== EXERCISE DIRECTIONS ==
Please filter the data down to the lines that include the word "Profile" and copy them.

::::

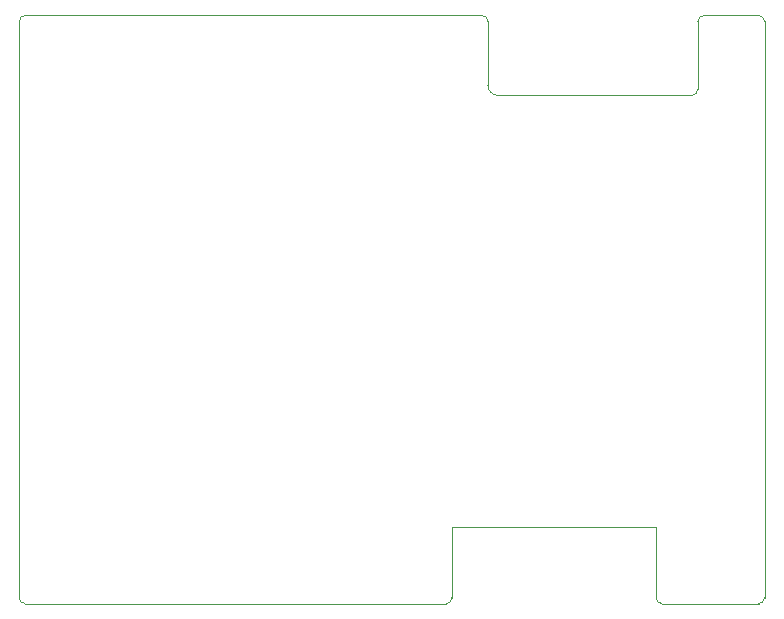
<source format=gm1>
G04 #@! TF.GenerationSoftware,KiCad,Pcbnew,(6.0.8-1)-1*
G04 #@! TF.CreationDate,2023-02-10T13:43:17+01:00*
G04 #@! TF.ProjectId,ithowifi_4l,6974686f-7769-4666-995f-346c2e6b6963,rev?*
G04 #@! TF.SameCoordinates,Original*
G04 #@! TF.FileFunction,Profile,NP*
%FSLAX46Y46*%
G04 Gerber Fmt 4.6, Leading zero omitted, Abs format (unit mm)*
G04 Created by KiCad (PCBNEW (6.0.8-1)-1) date 2023-02-10 13:43:17*
%MOMM*%
%LPD*%
G01*
G04 APERTURE LIST*
G04 #@! TA.AperFunction,Profile*
%ADD10C,0.100000*%
G04 #@! TD*
G04 APERTURE END LIST*
D10*
X52732000Y-155968000D02*
G75*
G03*
X53232000Y-156468000I500000J0D01*
G01*
X91899247Y-106668000D02*
X53232000Y-106668000D01*
X88860553Y-156468000D02*
X53232000Y-156468000D01*
X115332000Y-156468000D02*
X107160553Y-156468000D01*
X106660600Y-155968000D02*
G75*
G03*
X107160553Y-156468000I500000J0D01*
G01*
X115332000Y-156468000D02*
G75*
G03*
X115832000Y-155968000I0J500000D01*
G01*
X115832000Y-155968000D02*
X115832000Y-107168000D01*
X106660553Y-149968000D02*
X89360553Y-149968000D01*
X52732000Y-155968000D02*
X52732000Y-107168000D01*
X115832000Y-107168000D02*
G75*
G03*
X115332000Y-106668000I-500000J0D01*
G01*
X115332000Y-106668000D02*
X110693264Y-106668000D01*
X110693264Y-106667935D02*
G75*
G03*
X110185200Y-107168000I36J-508165D01*
G01*
X92405192Y-112547400D02*
G75*
G03*
X93319600Y-113430447I863208J-21100D01*
G01*
X110185200Y-112926000D02*
X110185200Y-107168000D01*
X106660553Y-155968000D02*
X106660553Y-149968000D01*
X53232000Y-106668000D02*
G75*
G03*
X52732000Y-107168000I0J-500000D01*
G01*
X88860553Y-156467953D02*
G75*
G03*
X89360553Y-155968000I47J499953D01*
G01*
X109673215Y-113431305D02*
X93319600Y-113430447D01*
X89360553Y-149968000D02*
X89360553Y-155968000D01*
X92407137Y-107168000D02*
G75*
G03*
X91899247Y-106668000I-507937J-8000D01*
G01*
X109673215Y-113431344D02*
G75*
G03*
X110185200Y-112926000I-15J512044D01*
G01*
X92405200Y-112547400D02*
X92407147Y-107168000D01*
M02*

</source>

::::

== ANSWER SPACE ==
G04 #@! TF.FileFunction,Profile,NP*
G04 #@! TA.AperFunction,Profile*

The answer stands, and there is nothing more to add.